Tyler: If you could change one thing about NIL and how it’s worked so far, what would it be?

Griffin: I wish there was more regulation early on because when you look at the athletes coming out of the gates that signed deals on July first last year, it felt like every athlete and company were striving to find deals that had the most money or the most benefits to it, and there wasn’t much regulation. There are companies who had to stop doing NIL deals because they’ve had too many offers over the last eight months, and too many people are applying for their NIL programs, so they had to shut it down because it got out of control. I think if there had been more initial thought, or if there was more regulation put into NIL, then we wouldn’t have such a crazy and unregulated market.

It affects a lot: NIL affects kids’ lifestyles. I know there’s a quarterback who committed to Tennessee for like 8 million dollars in deals. That’s crazy, he’s still in high school and he basically committed his life there for all that money. If there was more regulation and restrictions, especially when this thing began, athletes would be able to benefit a lot more and more safely.

Tyler: What piece of advice would you give to high school athletes as they start their NIL journeys?

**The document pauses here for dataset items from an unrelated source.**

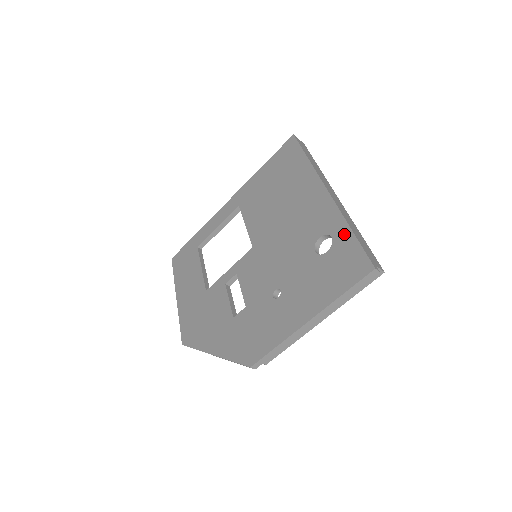
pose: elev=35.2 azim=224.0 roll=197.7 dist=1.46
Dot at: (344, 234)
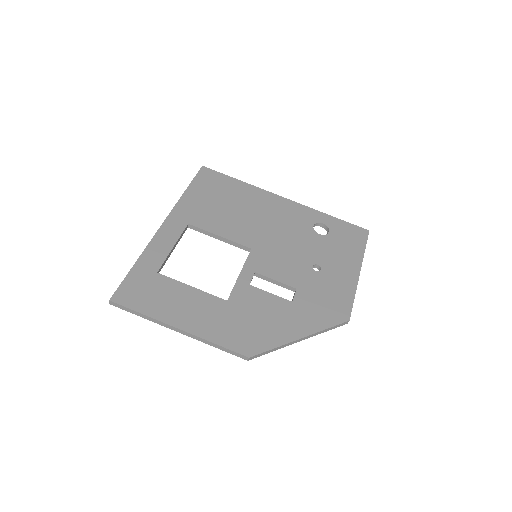
Dot at: (331, 219)
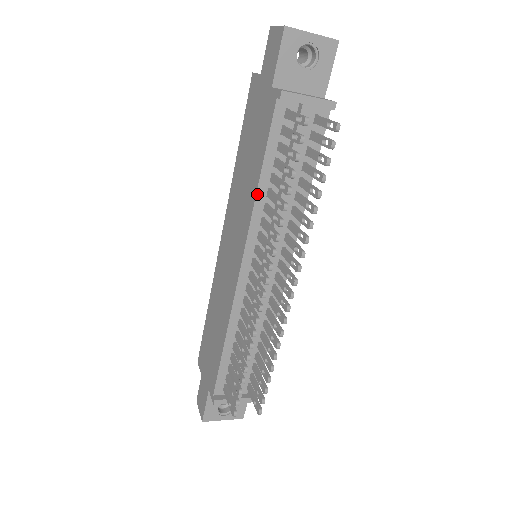
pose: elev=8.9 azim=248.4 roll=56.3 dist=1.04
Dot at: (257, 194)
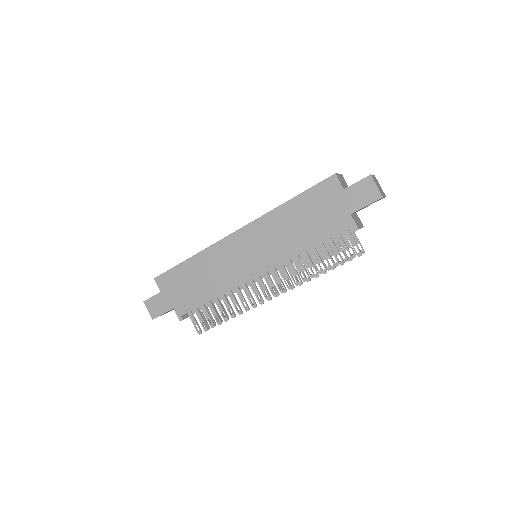
Dot at: occluded
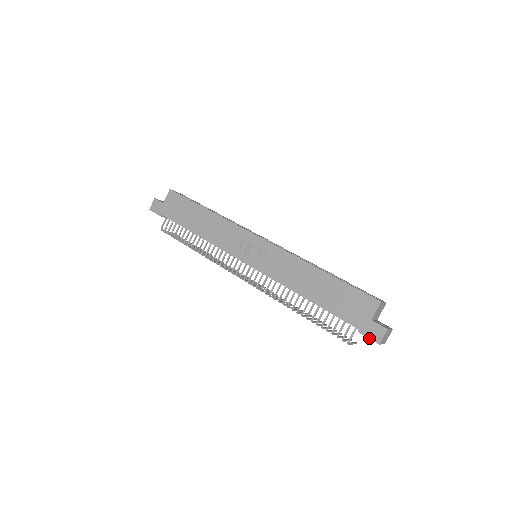
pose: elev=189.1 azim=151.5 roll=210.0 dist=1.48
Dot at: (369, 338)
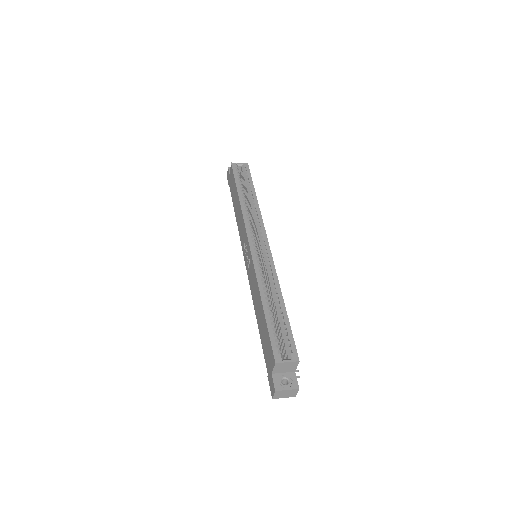
Dot at: (270, 388)
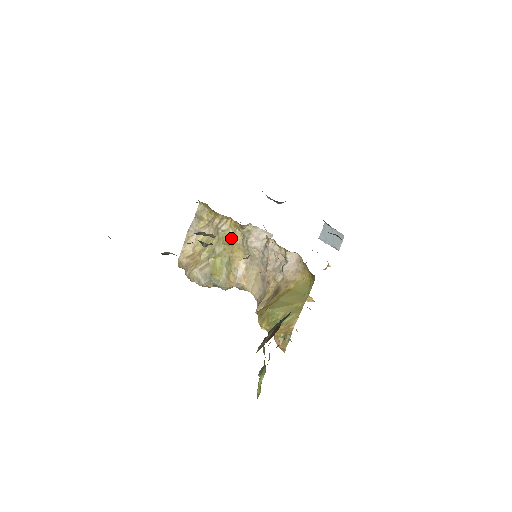
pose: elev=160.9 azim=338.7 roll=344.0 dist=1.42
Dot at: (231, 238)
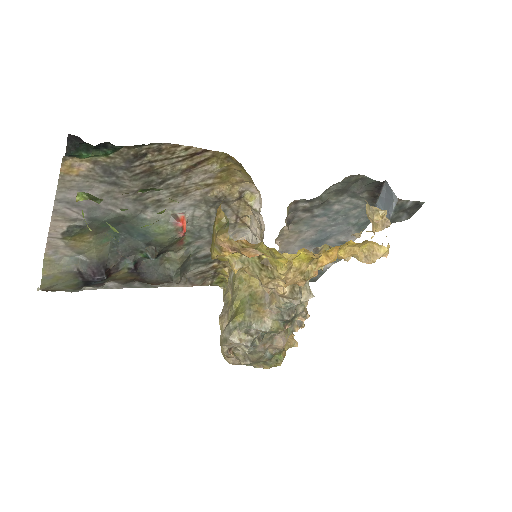
Dot at: (240, 274)
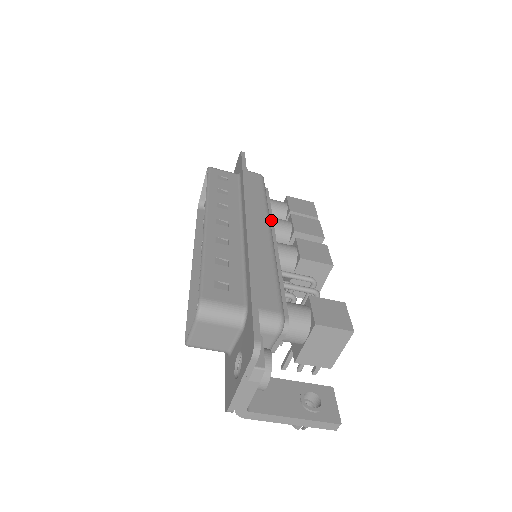
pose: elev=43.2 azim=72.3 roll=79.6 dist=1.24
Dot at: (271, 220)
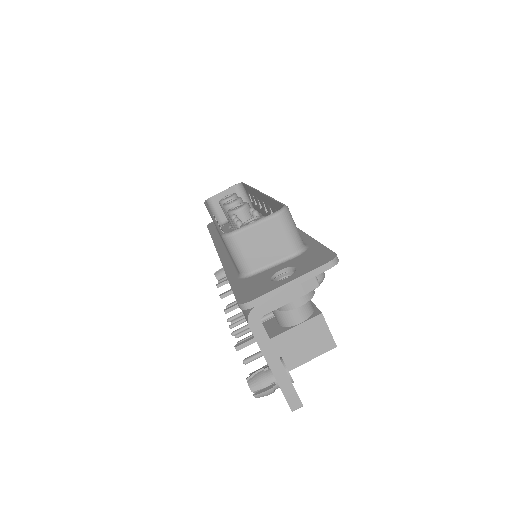
Dot at: occluded
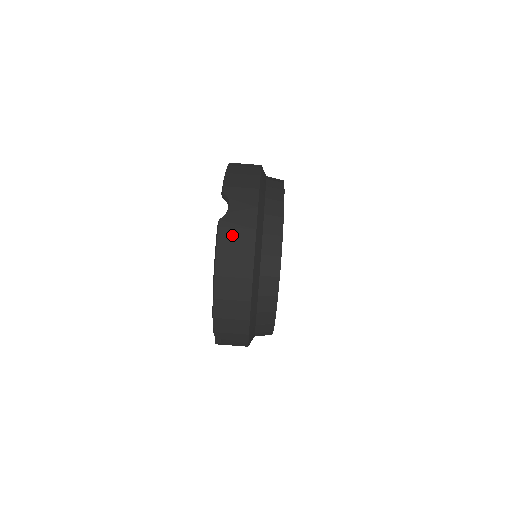
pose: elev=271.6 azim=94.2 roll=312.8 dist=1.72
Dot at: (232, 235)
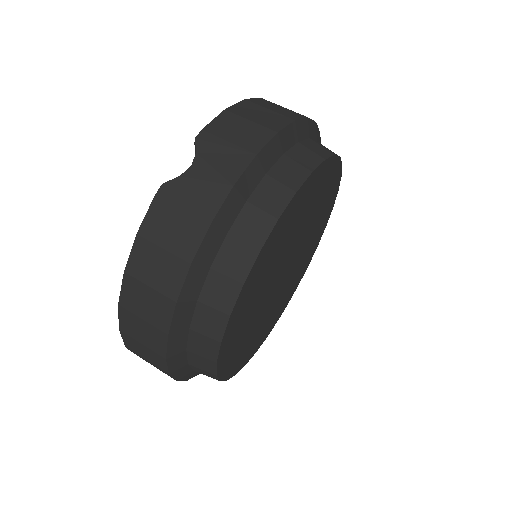
Dot at: (170, 217)
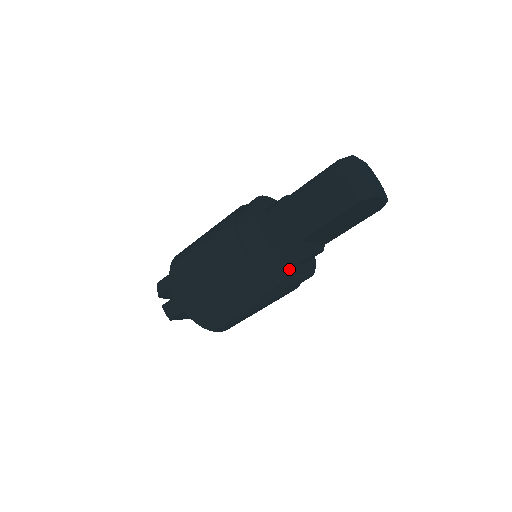
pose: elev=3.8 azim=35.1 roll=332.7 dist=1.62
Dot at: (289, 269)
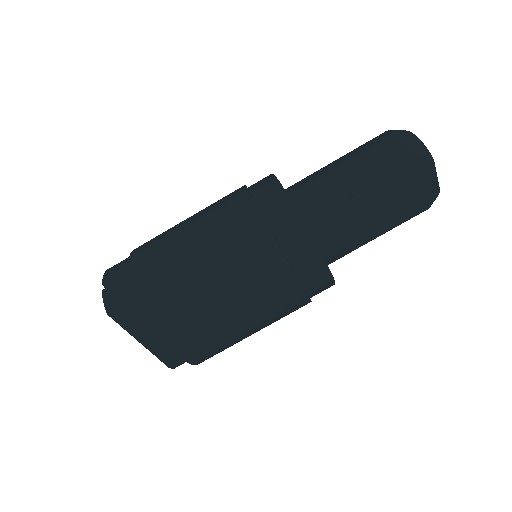
Dot at: occluded
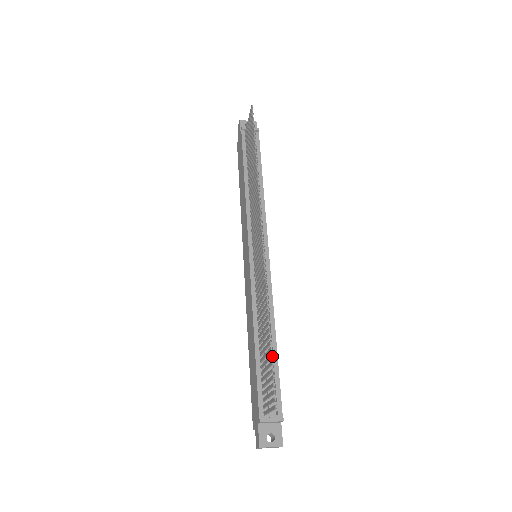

Griffin: I would say for them to do their research. Obviously NIL is a super cool thing, and all athletes should be involved in it, but I think you shouldn’t just jump at the first thing that catches your attention. Do research on the company. What benefits do they give you? What is the opportunity cost, and how much time are you spending on the deal? You want to represent a brand that is worth it. You don’t want to represent a brand that is known for a bad history. I want to represent a brand that I’m proud of, one with good intentions and stuff along those lines. I’d definitely say that what’s most important is understanding the incentive and the intentions of a company before doing any deal or partnership.